__Source material__:
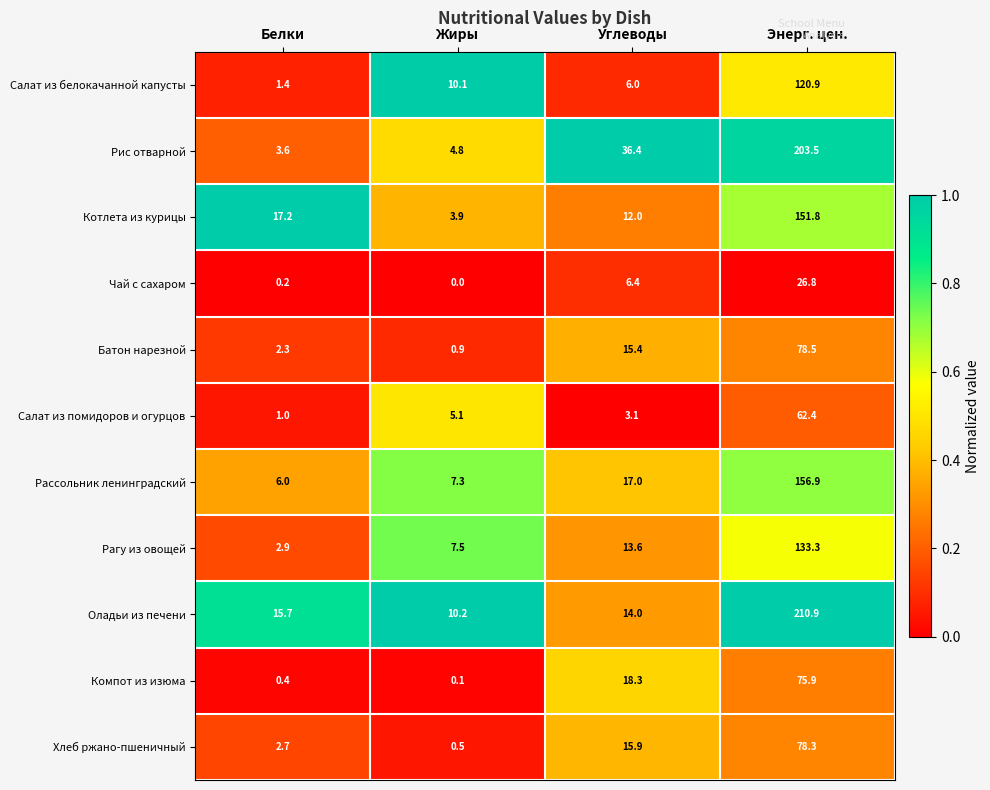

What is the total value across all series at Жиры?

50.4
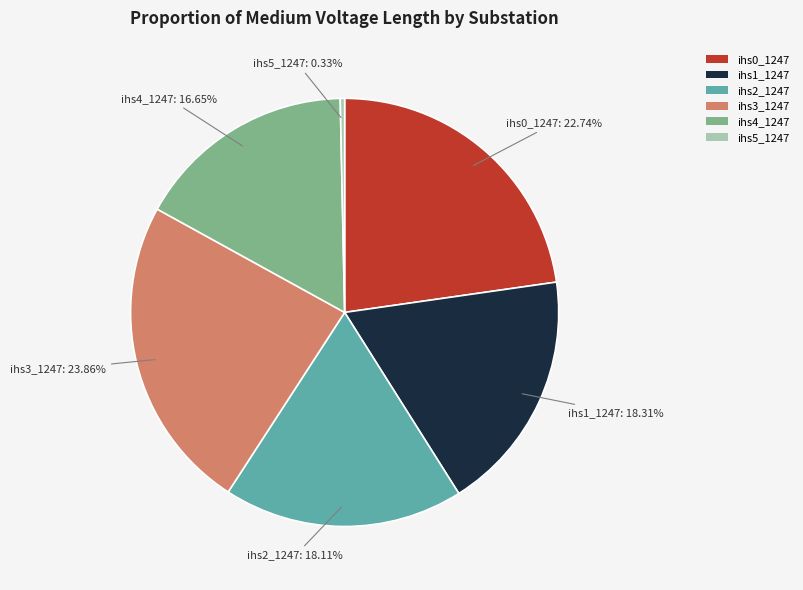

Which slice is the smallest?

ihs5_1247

__Directive__:
Pick out every line in the listing above that contains the word "value" and copy those lines.

__Answer space__:
What is the total value across all series at Жиры?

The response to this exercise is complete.